A broad analytical spectrum must be applied in low-temperature petrology due to very small grain-size. Technical Petrology group maintains a Microscopy Laboratory (CCA coalreflection microscopy, MPV coal-reflection microscopy, fluorescence microscopy, transmitted light microscopy). The former XRD laboratories (Clay and XRD Laboratory and a research XRD Laboratory) had to be moved and merged with the awkward geochemical laboratory. The ICP-AES, TOC, AOX and gas chromatography together with the Organic Geochemical Laboratory was closed in 2012. A non-completed refurbishment of the Geoscience Institute forced us to accept an adverse decision. A XRF laboratory (Wave-dispersive BRUKER S8-Tiger) is maintained together with the groups of Chemical Analytics and Environmental Mineralogy.
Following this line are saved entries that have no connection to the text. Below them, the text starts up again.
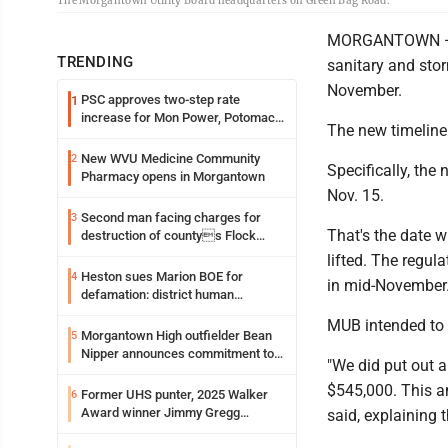
The Morgantown Utility Board headquarters on Green Bag Road.
MORGANTOWN — Th
TRENDING
sanitary and stor
November.
PSC approves two-step rate
1
increase for Mon Power, Potomac
The new timeline 
Edison
New WVU Medicine Community
2
Specifically, the
Pharmacy opens in Morgantown
Nov. 15.
Second man facing charges for
3
That's the date w
destruction of countys Flock
Safety camera
lifted. The regul
Heston sues Marion BOE for
4
in mid-November
defamation: district human
resources officer also files suit
MUB intended to b
Morgantown High outfielder Bean
5
Nipper announces commitment to
"We did put out a
Marshall University
$545,000. This a
Former UHS punter, 2025 Walker
6
Award winner Jimmy Gregg
said, explaining 
entering freshman season at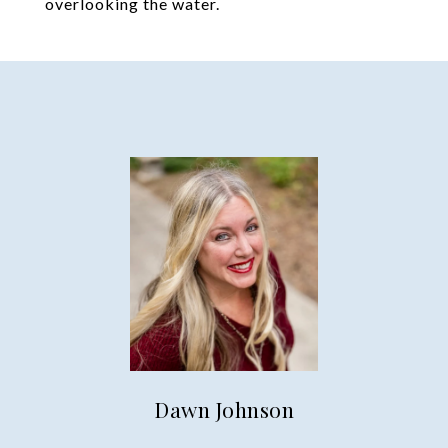
overlooking the water.
Dawn Johnson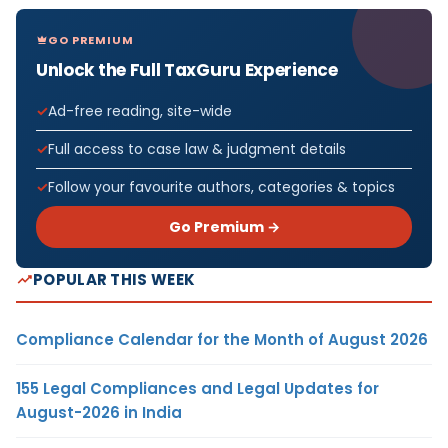
GO PREMIUM
Unlock the Full TaxGuru Experience
Ad-free reading, site-wide
Full access to case law & judgment details
Follow your favourite authors, categories & topics
Go Premium →
POPULAR THIS WEEK
Compliance Calendar for the Month of August 2026
155 Legal Compliances and Legal Updates for
August-2026 in India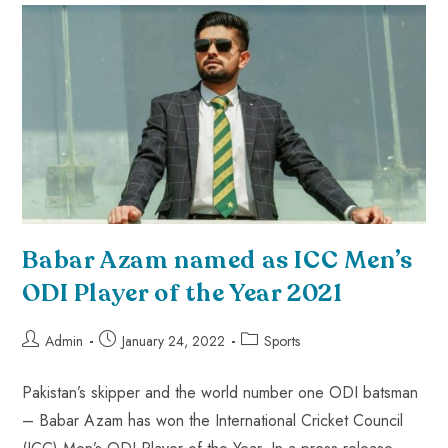
Babar Azam named as ICC Men’s
ODI Player of the Year 2021
Admin
January 24, 2022
Sports
Pakistan’s skipper and the world number one ODI batsman
– Babar Azam has won the International Cricket Council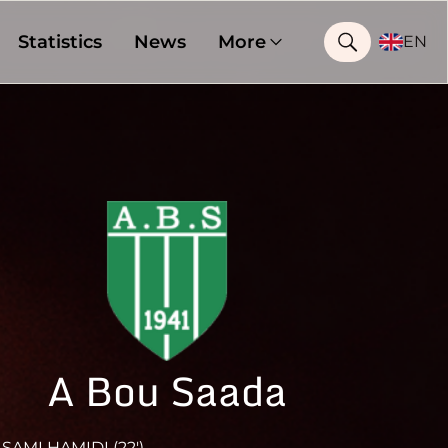
Statistics
News
More
EN
A Bou Saada
SAMI HAMIDI (22')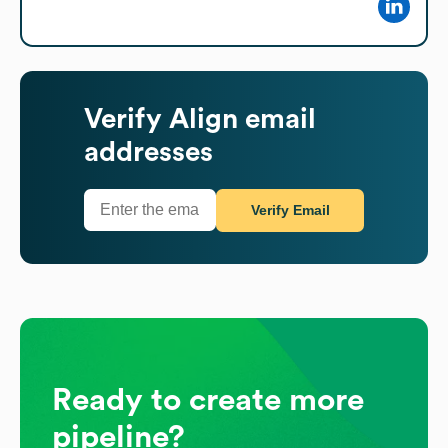
Verify
Align
email
addresses
Verify Email
Ready to create more
pipeline?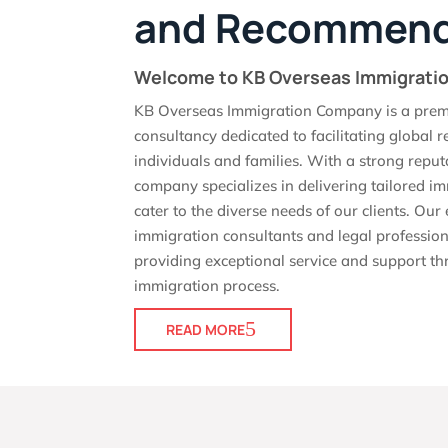
and Recommend
Welcome to KB Overseas Immigrat
KB Overseas Immigration Company is a prem
consultancy dedicated to facilitating global r
individuals and families. With a strong reput
company specializes in delivering tailored im
cater to the diverse needs of our clients. Ou
immigration consultants and legal profession
providing exceptional service and support th
immigration process.
READ MORE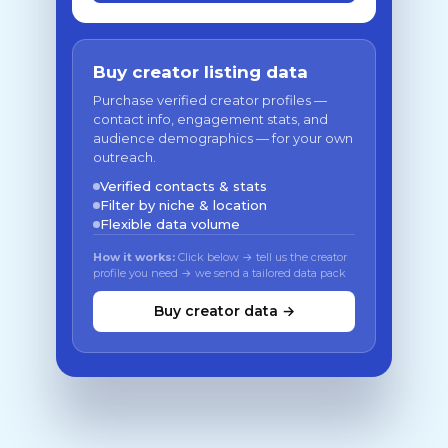
Buy creator listing data
Purchase verified creator profiles —
contact info, engagement stats, and
audience demographics — for your own
outreach.
Verified contacts & stats
Filter by niche & location
Flexible data volume
How it works:
Click below → tell us the creator
profile you need → we send a tailored data pack
Buy creator data →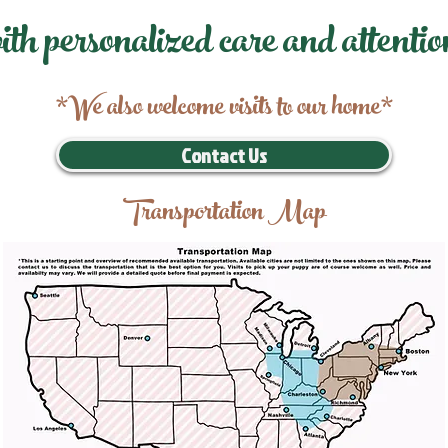
ith personalized care and attentio
*We also welcome visits to our home*
Contact Us
Transportation Map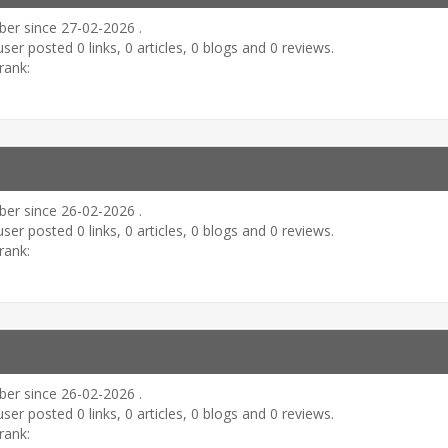
er since 27-02-2026 .
user posted 0 links, 0 articles, 0 blogs and 0 reviews.
rank:
er since 26-02-2026 .
user posted 0 links, 0 articles, 0 blogs and 0 reviews.
rank:
er since 26-02-2026 .
user posted 0 links, 0 articles, 0 blogs and 0 reviews.
rank: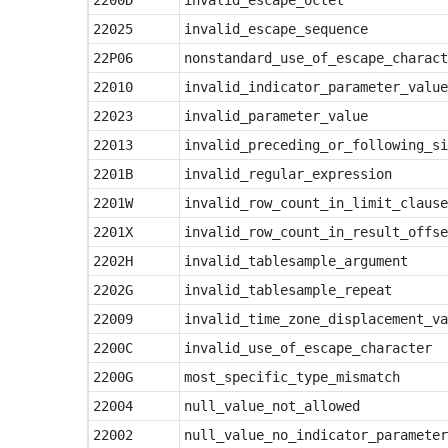
2200D
invalid_escape_octet
22025
invalid_escape_sequence
22P06
nonstandard_use_of_escape_charact
22010
invalid_indicator_parameter_value
22023
invalid_parameter_value
22013
invalid_preceding_or_following_si
2201B
invalid_regular_expression
2201W
invalid_row_count_in_limit_clause
2201X
invalid_row_count_in_result_offse
2202H
invalid_tablesample_argument
2202G
invalid_tablesample_repeat
22009
invalid_time_zone_displacement_va
2200C
invalid_use_of_escape_character
2200G
most_specific_type_mismatch
22004
null_value_not_allowed
22002
null_value_no_indicator_parameter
Transmission electron microscopy of actinolite (act) and chlorite (chl) in a clino-pyroxene (cpx) fissure
Amygdule in a basalt filled with different minerals precipitated from a post-volcanic fluid, scale = 2x4 cm
Chemical mapping in pumpellyite, scale = 2.5x2.5 mm, the analytic scale is in the order of few microns
Due to the adjournment of the refurbishment of the building and the infrastructure the situation did not change since 2012. On photographs of the laboratories the iniquitous situation depended on development is documented on the Web page to testify the need to get back ideal working conditions. In 2014 the negative development in rejected funding continued. The economic situation declined again and evaluation criteria of the faculty forced the need to cut an assistant position and thus some parts of the infrastructure of the technical petrology group had to be closed (Experimental Coal Petrology, Coal Petrology, Archaeometry and part of the instrumental analytics). The rebuke against the head is a concealed and perfidious way to erode scientific licence and freedom of research causing damage on the ambitious content in education of the specialism. It is to point out that the coal petrology research associate (position being cut in 2013 due to employment rules for research associates – 12 years of temporary engagement) Dr. Ronan Le Bayon and the head were honoured by The Society of Organic Petrology (TSOP) with five reference papers on the society homepage, also the appointment as convenors of a coal petrologic session on the GeoFrankfurt 2014 and as guest editors. A strong misfit between the evaluation at the university and the reputation in the coal community is evident. The reduction of the wide research base in Germany will cause future damages in sciences.